[EXCERPTED RECORDS]
=== Section Start ===

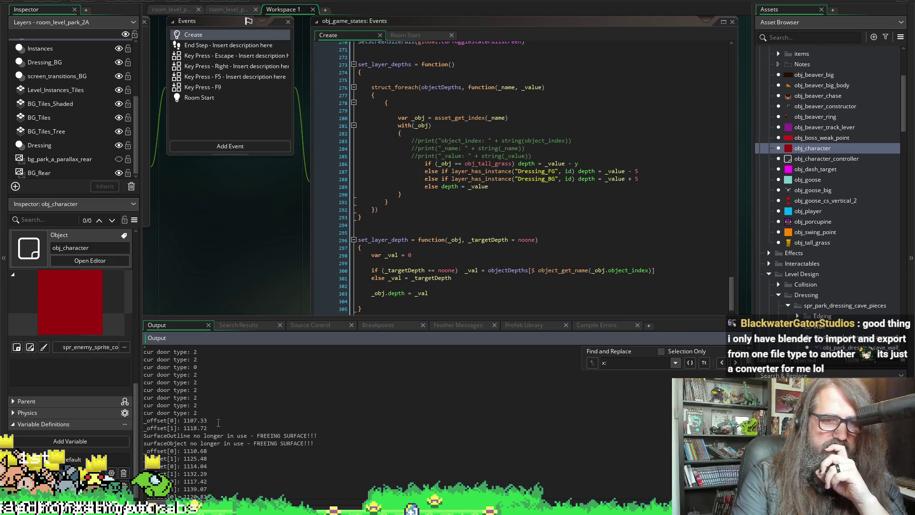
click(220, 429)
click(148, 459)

=== Section End ===
=== Section Start ===

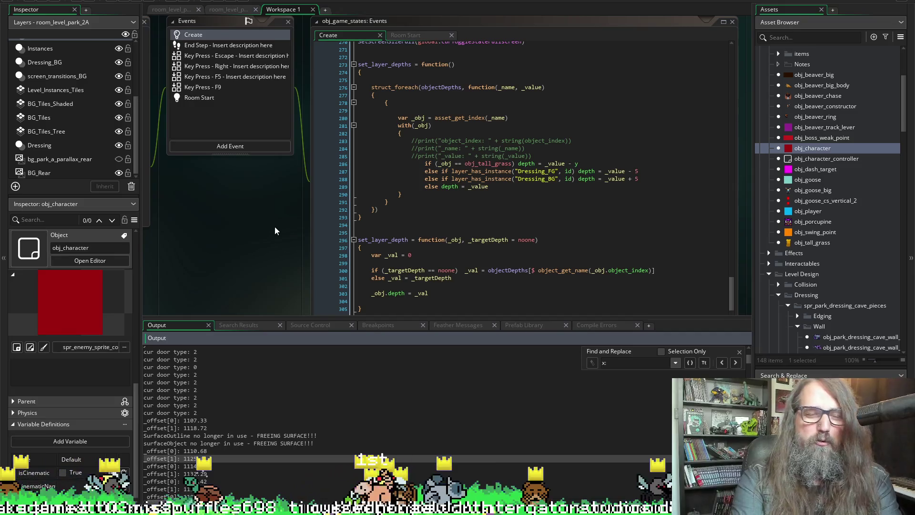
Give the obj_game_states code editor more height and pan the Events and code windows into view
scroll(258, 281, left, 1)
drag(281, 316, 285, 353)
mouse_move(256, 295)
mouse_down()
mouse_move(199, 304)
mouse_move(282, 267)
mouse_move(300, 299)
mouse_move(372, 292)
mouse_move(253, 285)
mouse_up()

=== Section End ===

In the data above, which lines lie between the line with "Give the obj_game_states" and the line with "mouse_move(372, 292)", inclusive? Print those lines exactly and nothing else.

[YOUR SOLUTION]
Give the obj_game_states code editor more height and pan the Events and code windows into view
scroll(258, 281, left, 1)
drag(281, 316, 285, 353)
mouse_move(256, 295)
mouse_down()
mouse_move(199, 304)
mouse_move(282, 267)
mouse_move(300, 299)
mouse_move(372, 292)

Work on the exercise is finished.